Volto pelo corredor na volta.


É um corredor. É um passador.


É como tantos estreitos que passamos pela vida. É mais uma ida pelas tantas que vou ao caminho do banheiro. É como tantas voltas que voltamos sem entender muito o porque. É um caminho necessário. Tudo que nos é necessário pela rotina nos é entendiante pela justificativa de ter que passar por ali. E era mesmo um corredor. E era mesmo um dia comum. Na volta passei pelo retrato do meu irmão com a tatuagem do carimbo do meu pai no braço.


Logo lembrei de um amigo nosso que perdeu o irmão num acidente de carro.


Ele voltou tempos depois para a casa dele intocada, meses depois, e viu o tênis jogado ao lado da cama. A breja ainda gelando. Um fumo solto sobre o cinzeiro. Deitou-se como se seu irmão fosse. Bebeu aos goles como se visse ali na sua frente bebendo o seu irmão. Ligou o som. Respirou. Bebeu. Rememorou. E eu que voltava pelo corredor estreito das lembranças nem queria lembrar que o carimbo do meu irmão vinha com o óbito de meu pai.


Eu nem queria lembrar que o amigo do meu irmão tivesse perdido o seu irmão num cruzamento irresponsável do destino.


Eu nem queria lembrar de nada, nem queria lembrar que a vida vez por hora nos apresenta a morte; nos apresenta um espaço de susto.


Eu só voltava da ida. E voltava para a mesa com os potes que ganhei do meu irmão, que ganhara do meu pai. Esse corredor eu passei na quarta. E na quinta me inquietava a passagem. E na sexta me incomodava essa sensação de que o dia pudesse te transformar em memória, em tatuagem. E nada mais lembrei enquanto os dias de trabalho se passavam. Enquanto eu tramitava pela burocracia e tirava o meu passaporte italiano. Tenho vários surtos que me impulsionam a viver uns tempos na Itália, uns impulsos de espaço no nosso cotidiano.

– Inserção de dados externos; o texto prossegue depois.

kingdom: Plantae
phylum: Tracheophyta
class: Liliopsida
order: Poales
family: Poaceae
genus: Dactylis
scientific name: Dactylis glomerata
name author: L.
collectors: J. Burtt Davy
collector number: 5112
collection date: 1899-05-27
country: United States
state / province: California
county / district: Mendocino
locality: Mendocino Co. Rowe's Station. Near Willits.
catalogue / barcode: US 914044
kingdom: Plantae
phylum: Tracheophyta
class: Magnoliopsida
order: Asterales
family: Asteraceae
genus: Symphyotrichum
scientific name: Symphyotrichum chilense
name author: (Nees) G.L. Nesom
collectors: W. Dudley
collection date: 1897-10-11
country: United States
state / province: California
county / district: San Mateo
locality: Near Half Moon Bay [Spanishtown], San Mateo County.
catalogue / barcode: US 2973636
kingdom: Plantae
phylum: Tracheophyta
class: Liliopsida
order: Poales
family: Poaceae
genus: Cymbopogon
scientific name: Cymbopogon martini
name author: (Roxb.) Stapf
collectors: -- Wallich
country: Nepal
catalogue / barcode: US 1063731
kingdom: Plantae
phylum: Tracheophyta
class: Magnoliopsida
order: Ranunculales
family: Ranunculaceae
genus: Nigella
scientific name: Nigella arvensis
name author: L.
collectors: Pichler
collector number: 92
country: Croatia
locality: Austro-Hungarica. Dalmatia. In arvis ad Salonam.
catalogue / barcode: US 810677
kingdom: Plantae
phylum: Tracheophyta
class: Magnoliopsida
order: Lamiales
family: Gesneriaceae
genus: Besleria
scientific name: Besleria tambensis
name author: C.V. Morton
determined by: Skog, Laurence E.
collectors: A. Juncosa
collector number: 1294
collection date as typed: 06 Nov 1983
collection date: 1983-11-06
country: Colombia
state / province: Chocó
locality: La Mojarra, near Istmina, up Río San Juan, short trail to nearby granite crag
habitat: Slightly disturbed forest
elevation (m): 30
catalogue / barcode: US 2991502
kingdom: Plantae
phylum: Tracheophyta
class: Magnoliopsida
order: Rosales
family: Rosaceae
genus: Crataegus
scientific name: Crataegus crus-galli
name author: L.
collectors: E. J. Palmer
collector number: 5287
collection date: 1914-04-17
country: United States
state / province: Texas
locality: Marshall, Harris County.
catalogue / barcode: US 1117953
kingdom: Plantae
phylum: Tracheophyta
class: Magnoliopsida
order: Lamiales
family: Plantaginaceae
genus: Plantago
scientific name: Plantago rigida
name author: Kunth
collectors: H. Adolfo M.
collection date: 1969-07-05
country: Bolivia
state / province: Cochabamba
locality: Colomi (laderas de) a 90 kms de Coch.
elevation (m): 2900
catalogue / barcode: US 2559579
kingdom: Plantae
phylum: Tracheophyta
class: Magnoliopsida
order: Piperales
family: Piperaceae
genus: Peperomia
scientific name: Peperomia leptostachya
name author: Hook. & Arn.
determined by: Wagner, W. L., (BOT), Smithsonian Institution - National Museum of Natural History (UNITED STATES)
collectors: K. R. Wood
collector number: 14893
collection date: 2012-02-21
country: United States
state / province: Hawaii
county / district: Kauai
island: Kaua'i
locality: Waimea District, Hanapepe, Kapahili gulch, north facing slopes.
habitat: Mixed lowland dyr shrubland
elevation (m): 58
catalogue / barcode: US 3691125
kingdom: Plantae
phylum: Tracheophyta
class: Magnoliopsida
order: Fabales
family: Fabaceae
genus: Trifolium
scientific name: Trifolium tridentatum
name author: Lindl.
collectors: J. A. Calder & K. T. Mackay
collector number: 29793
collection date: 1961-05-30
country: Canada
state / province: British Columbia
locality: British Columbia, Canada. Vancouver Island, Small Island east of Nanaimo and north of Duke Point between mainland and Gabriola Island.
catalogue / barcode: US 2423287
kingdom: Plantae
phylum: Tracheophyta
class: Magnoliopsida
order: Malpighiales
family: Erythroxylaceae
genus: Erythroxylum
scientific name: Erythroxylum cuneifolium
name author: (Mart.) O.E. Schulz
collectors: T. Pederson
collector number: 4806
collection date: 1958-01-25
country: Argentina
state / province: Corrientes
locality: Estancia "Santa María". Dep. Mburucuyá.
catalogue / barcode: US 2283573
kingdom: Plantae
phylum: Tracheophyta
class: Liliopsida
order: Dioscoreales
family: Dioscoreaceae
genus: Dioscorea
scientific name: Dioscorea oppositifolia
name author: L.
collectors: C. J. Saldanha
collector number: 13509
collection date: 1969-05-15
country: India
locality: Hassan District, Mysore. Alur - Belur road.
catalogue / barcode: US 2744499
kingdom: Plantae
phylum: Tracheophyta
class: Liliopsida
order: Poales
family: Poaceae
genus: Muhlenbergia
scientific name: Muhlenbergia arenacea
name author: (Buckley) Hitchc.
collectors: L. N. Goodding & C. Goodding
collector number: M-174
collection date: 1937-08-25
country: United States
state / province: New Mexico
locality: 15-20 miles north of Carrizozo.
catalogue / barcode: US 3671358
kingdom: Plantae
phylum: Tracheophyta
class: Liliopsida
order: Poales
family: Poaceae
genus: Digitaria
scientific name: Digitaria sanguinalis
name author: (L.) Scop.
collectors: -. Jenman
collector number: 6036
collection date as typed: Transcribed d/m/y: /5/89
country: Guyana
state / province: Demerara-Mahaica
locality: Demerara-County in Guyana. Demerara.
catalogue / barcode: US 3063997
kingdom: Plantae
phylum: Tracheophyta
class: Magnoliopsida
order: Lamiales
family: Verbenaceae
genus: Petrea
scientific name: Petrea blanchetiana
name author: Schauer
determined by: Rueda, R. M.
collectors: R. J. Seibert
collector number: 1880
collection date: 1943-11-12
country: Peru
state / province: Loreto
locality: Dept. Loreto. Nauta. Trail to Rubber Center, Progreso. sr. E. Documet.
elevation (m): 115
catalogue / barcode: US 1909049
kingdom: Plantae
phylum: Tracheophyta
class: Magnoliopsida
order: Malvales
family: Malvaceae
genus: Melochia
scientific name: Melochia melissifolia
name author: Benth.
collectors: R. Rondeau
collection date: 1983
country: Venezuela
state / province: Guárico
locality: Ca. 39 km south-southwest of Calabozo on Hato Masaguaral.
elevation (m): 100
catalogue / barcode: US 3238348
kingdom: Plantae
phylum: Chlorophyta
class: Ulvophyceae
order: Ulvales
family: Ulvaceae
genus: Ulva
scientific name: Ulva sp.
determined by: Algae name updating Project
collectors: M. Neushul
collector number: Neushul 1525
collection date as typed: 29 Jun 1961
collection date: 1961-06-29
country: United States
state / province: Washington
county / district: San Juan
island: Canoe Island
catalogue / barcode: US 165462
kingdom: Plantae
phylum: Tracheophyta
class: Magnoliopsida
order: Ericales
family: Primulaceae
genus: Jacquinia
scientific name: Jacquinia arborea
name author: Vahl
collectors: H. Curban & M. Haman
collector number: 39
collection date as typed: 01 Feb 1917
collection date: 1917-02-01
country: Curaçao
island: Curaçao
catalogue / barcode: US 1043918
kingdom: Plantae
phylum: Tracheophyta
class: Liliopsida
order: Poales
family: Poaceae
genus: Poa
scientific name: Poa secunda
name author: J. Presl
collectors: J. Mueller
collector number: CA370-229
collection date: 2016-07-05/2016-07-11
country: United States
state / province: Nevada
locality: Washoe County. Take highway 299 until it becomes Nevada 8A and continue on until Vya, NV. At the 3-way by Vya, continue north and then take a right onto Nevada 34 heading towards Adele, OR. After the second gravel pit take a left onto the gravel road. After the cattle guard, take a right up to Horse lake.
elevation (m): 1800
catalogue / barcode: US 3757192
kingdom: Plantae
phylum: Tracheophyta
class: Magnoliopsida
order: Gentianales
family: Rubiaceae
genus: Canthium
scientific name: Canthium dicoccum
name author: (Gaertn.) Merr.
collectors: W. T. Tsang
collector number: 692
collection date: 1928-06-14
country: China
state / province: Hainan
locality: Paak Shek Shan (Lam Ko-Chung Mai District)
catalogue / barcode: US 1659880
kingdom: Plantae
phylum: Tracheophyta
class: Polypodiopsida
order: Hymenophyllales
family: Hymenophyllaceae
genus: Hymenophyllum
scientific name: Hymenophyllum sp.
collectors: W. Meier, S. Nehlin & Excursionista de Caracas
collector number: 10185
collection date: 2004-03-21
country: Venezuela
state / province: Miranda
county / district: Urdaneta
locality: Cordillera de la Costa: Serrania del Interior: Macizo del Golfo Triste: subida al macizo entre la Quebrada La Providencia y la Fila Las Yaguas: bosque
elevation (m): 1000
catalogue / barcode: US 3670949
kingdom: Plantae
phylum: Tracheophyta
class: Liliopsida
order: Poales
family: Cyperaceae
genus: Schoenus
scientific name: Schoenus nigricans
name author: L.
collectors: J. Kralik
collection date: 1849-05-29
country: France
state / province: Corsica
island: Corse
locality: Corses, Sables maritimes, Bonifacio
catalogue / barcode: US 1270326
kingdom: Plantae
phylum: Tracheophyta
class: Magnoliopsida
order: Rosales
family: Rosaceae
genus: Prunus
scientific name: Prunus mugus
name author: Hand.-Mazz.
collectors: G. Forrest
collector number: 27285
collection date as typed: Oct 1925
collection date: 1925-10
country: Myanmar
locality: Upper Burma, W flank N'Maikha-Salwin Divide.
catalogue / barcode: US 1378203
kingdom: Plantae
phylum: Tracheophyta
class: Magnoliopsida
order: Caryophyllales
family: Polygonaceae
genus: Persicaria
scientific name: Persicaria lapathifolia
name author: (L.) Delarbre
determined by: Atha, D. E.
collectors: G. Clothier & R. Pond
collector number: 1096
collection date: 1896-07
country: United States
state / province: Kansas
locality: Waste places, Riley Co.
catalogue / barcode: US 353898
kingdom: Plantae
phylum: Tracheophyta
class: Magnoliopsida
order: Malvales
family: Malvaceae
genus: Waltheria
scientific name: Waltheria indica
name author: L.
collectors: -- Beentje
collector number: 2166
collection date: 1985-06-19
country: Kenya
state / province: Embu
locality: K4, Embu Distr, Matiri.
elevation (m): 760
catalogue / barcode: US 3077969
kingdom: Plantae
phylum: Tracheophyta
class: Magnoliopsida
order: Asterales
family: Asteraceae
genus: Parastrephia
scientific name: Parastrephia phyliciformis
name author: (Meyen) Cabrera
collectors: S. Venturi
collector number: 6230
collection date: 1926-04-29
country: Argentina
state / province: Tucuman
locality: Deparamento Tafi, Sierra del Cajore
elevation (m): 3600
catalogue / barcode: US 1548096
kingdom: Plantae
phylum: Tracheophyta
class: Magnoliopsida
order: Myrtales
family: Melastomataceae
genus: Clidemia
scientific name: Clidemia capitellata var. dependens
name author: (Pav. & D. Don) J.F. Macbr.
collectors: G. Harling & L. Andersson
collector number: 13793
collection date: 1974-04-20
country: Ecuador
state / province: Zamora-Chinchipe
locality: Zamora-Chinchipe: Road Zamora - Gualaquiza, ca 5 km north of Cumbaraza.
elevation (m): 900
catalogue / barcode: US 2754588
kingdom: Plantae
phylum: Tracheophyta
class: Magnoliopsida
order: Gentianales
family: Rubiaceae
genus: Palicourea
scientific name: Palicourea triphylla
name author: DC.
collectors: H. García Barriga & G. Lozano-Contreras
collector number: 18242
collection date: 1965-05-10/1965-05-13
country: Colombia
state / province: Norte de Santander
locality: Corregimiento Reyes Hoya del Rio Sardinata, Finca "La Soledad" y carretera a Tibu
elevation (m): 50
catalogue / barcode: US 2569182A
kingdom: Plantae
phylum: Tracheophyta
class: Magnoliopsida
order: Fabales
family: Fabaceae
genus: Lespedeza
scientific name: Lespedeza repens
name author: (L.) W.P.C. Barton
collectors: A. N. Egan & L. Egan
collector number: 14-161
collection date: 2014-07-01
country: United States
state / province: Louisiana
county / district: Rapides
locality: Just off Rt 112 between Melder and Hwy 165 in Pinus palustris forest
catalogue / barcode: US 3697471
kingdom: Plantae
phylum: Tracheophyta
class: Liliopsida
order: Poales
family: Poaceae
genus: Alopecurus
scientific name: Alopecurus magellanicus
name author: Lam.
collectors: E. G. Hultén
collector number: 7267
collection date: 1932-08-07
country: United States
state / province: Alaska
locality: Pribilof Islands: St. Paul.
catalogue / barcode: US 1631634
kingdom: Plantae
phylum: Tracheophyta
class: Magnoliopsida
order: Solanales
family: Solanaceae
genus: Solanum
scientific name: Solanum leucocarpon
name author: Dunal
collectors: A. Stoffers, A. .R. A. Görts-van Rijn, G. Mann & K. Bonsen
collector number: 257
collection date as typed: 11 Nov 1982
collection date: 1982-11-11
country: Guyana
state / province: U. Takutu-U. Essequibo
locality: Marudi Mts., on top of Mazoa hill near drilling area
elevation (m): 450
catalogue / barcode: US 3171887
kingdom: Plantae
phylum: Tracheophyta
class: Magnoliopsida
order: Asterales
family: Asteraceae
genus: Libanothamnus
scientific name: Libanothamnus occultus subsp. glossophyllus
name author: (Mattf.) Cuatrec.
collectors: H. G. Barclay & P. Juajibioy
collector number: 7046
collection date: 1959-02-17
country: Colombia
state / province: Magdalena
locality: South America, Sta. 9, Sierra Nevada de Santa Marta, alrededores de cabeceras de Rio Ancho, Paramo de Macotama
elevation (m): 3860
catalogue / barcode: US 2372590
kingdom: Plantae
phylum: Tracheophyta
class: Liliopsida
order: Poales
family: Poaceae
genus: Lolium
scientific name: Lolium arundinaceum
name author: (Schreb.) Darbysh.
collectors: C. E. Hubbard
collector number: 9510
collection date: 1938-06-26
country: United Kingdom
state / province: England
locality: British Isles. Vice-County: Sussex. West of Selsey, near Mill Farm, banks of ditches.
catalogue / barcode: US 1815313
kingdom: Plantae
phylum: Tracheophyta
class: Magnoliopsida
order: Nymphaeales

Quando então me posto na sexta-feira noturna, quando os respiros se acalmam, as plantas se ventam e eu me lembro dos carimbos indeléveis, se vem a crônica para que seja postada. Fui cobrado. O Edson, o amigo-irmão do Gulino, que é meu amigo-irmão de criação, foi morar em Portugal. E lá está com a família. E ontem me mandou uma mensagem com essas que vem com copo de chopp. E eu logo tenho vontade de usar meu passaporte novo. Deixo no ar na certeza que um dia o brinde será ao Douro, ao Tejo, deixo escrito que não passará um ano e lá estaremos bebendo.


Esqueço mesmo, de propósito, que há um corredor que nos carimba o destino. Eu nem queria passar pelo corredor das memórias. Eu nem queria passar pelo corredor que nos atravessa o presente para nos lembrar que ontem foi um dos melhores dias de minha vida; eu tive que atravessar o passado para me dar conta de que os corredores estreitos, todos eles, tem portinholas secretas...e são estas que nos transformam em foguetes; ninguém vive sem passar pelo corredor.